Agachei e avistei um pequeno buraco, aproximei o candeeiro e contemplei uma mosca e depois outra, o cheiro estava insuportável.

Cravei o pé de cabra na madeira e levantei as tábuas do piso.

Mal saberá que ali embaixo tinha um enxame de moscas-varejeiras, tomei um susto que caí para trás, vomitei todo o café da manhã ali mesmo, sai do quarto meio esverdeado para respirar, não aguentava o cheiro. Adentrei novamente no quarto e clareei na brecha que abrirá, estava lá o meu velho e quase irreconhecível avô dentre os besouros que o devoravam e as larvas que rolavam nos seus restos mortais. Estava murcho como uma uva-passa e de pele escura, seus olhos pareciam chorar tapuru.

Não aguentei ver aquelas imagens, vomitei novamente e não ousei entrar ali outra vez. Morar aqui nesta casa é uma tremenda loucura, da qual no fim acabo por descobrir. Entrei no quarto para ver se o abutre não estará vivo, mas não havia nada... Não tinha ave alguma! A janela estava intacta, e o “quadro”...a maldita “TELA” refletia o meu vulto aos cacos, totalmente fragmentado! Sem nenhuma fagulha de cinzas, nada!

Aquilo me intrigou abruptamente, corri para o quarto fedido e estava tudo normal também, não havia o cadáver do meu avô debaixo do piso, nem moscas, nem vermes. Aquele ambiente estava me deixando louco de pedra. Tinha de ir imediatamente embora, quem sabe o mesmo  não aconteceu com o meu avô, que fora de encontro a morte.

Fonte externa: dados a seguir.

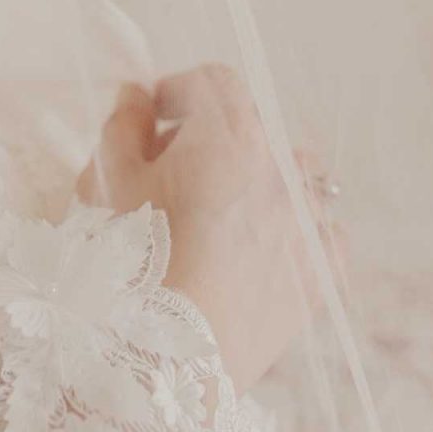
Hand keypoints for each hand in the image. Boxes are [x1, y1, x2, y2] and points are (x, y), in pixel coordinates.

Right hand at [75, 63, 347, 397]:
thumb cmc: (136, 257)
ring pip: (293, 178)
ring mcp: (308, 218)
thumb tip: (135, 96)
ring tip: (221, 217)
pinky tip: (258, 254)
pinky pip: (319, 234)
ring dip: (261, 183)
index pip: (215, 81)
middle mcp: (281, 165)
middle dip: (213, 140)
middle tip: (174, 174)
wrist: (170, 351)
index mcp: (230, 131)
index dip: (180, 92)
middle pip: (253, 128)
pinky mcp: (322, 270)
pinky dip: (294, 235)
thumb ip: (123, 122)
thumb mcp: (110, 178)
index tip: (154, 118)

Tentei manter a calma, como eu, um renomado dr de mentes, ficar louco dessa maneira! Como? Não parava de pensar um minuto se quer.

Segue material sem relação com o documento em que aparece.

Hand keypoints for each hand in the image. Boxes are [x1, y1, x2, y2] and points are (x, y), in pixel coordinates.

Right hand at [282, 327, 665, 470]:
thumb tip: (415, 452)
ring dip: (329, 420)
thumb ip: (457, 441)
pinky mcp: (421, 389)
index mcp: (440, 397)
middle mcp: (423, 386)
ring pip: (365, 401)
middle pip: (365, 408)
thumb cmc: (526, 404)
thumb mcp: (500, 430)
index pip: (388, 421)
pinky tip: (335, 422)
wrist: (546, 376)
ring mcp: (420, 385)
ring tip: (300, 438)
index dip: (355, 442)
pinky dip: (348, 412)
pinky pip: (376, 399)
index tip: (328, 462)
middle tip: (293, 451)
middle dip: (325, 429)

Peguei a minha mala no quarto e algumas outras coisas, não ficaria ali nem mais um segundo. Quando escutei a ave negra e seu tenebroso cântico de morte lúgubre. Estava amedrontado, a madeira rangia por todo o piso e o vento forte tentava entrar pelas brechas da janela. Olhei para o jatobá do pátio e lá estava o meu avô balançando-se pelo pescoço e os corvos comendo o que restava de seus olhos. Andei para trás até a porta, o quarto parecia escurecer, esbarrei na estante de livros de onde caiu um jornal e alguns documentos aos meus pés. Olhei para o jornal, a manchete estampada na capa me tirou todas as dúvidas que até então eu tinha.

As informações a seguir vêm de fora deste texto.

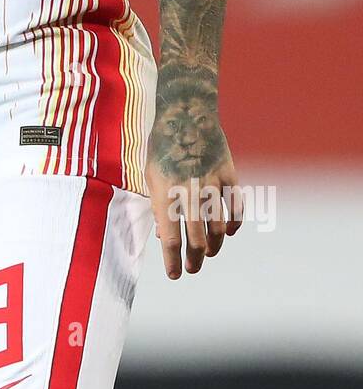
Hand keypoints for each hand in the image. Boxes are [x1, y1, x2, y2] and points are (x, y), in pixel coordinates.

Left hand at [145, 119, 243, 279]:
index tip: (175, 275)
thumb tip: (165, 236)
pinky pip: (235, 207)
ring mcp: (211, 183)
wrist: (187, 114)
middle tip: (192, 269)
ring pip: (218, 227)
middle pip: (195, 238)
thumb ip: (159, 207)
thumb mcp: (152, 176)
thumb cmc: (162, 148)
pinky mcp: (229, 174)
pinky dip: (234, 223)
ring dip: (214, 245)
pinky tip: (228, 232)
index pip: (170, 238)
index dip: (172, 261)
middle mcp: (189, 191)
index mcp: (165, 193)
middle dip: (194, 260)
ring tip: (208, 253)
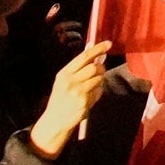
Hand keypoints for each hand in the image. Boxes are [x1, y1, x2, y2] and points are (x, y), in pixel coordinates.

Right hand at [32, 38, 124, 157]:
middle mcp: (70, 81)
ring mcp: (78, 92)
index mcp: (64, 74)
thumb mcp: (64, 81)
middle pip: (94, 67)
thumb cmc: (61, 99)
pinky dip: (98, 92)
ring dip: (100, 81)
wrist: (55, 121)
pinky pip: (98, 91)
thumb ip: (78, 68)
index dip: (98, 48)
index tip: (108, 44)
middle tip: (100, 71)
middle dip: (101, 68)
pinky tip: (89, 96)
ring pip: (99, 79)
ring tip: (92, 86)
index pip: (84, 57)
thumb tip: (95, 54)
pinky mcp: (85, 102)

“UM DOS PSIQUIATRAS MAIS RENOMADOS DO ESTADO, O DR STEVEN HARMON, É ACUSADO DE MATAR E OCULTAR O CADÁVER DO SEU AVÔ NO PISO DA SUA CASA.

As autoridades encontraram o psicanalista enterrado no piso do seu quarto, já no estado de extrema decomposição. Contendo algumas marcas de enforcamento, e várias lesões na cabeça e no peito, várias outros ferimentos foram encontrados causados por provavelmente corvos e abutre. A Polícia ainda está a procura do seu neto, o dr steven, que fora encontrado no local do crime, logo após dar o seu depoimento, seu paradeiro ainda é um mistério”

Não lembrará de nada, havia um espaço em branco na minha linha do tempo.

Estava paralisado, e ali mesmo permaneci por um bom tempo. Essa seria a explicação para os repentinos apagões que tivera quando criança.

Que homem consegue respirar após praticar tal atrocidade com alguém de mesmo sangue!?

O demônio morava dentro de mim o tempo inteiro, o gênio maligno! Não posso deixá-lo solto por aí. Não tenho escolha alguma, ele irá morrer essa noite quando mergulharmos juntos de cabeça nessa janela até o chão lá embaixo.